After a slow start in June, rains caught up and boosted reservoir levels from the lows seen at the beginning of this fiscal, and provided the much need confidence to farmers. Not surprisingly, area coverage under kharif crops has risen to 1,060 lakh hectare compared with 1,052 lakh hectare last year.
The success of the monsoon will play a vital role in shaping India’s economy. The gross domestic product (GDP) growth, food prices, consumer spending and interest rates are all areas that can be influenced by the rains.
As good monsoon rains reduce the need to use the fuel in irrigation pumps, the demand in the country for diesel and diesel pump sets and engines is said to have nose-dived.
On the other hand, hydel reservoirs, brimming with water, are able to operate at full capacities at many places. But this has led to many coal-based thermal stations going out of operation due to lack of demand for power. However, in a few months, once the harvest is over, rural demand for power is expected to go up steeply, with rural incomes looking up.
That way, the monsoon that had been good temporally and spatially during the current year, has impacted various segments of the power sector, either positively or negatively. A good monsoon also alters the Power Sector scenario by altering the stereotype patterns. Let us look into these changing dynamics.
“With the advent of monsoon and ample rainfall, the reservoir storage situation has improved this season. Data till September 22 indicates reservoir storage was 17 per cent higher year-on-year,” said Dharmakirti Joshi, Chief Economist, CRISIL Ltd in a report.

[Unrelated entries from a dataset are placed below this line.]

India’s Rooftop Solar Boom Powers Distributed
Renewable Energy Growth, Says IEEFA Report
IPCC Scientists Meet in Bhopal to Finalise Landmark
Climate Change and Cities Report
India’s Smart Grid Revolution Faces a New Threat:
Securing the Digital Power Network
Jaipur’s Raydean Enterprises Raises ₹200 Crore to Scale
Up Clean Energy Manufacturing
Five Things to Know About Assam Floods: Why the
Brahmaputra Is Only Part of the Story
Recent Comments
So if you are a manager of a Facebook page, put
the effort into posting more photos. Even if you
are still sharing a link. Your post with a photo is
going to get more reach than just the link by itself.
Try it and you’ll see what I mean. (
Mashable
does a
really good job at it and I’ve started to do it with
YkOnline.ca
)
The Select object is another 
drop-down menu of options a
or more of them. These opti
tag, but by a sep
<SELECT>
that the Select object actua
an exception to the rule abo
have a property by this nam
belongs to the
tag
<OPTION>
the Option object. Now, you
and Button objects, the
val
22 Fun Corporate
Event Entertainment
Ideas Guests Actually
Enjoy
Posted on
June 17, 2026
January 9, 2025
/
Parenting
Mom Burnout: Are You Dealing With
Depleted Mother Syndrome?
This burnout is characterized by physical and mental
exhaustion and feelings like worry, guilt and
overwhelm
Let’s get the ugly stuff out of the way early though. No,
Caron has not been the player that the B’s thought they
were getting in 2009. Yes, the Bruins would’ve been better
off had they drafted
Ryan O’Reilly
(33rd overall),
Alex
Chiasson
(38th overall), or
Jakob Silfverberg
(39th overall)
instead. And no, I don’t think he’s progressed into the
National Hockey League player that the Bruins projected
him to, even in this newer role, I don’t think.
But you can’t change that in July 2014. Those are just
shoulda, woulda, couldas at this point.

Thus, an adequate monsoon this year has resulted in higher levels of hydro-power generation. The share of hydro-power in the country’s total power generation increased to 15 per cent in July from 10 per cent in May, according to the generation data. According to estimates, on an average, 20,000 MW of power was being injected from hydel sources during the monsoon by July-end, out of the total hydro capacity of 43,112 MW of installed capacity at end-September 2016.
India’s hydro power generation capacity is mostly concentrated in the Himalayan regions, and these generating stations are fed from the glaciers. “Due to this reason, the hydro power sector did not see a significant uptick at a country level as would be expected by many. At a state-level, however, many hydro-power rich states like Karnataka, Andhra Pradesh, Kerala etc., have benefitted,” said Aditya Ravidran, Associate Consultant, Feedback Business Consulting Services Pvt Ltd.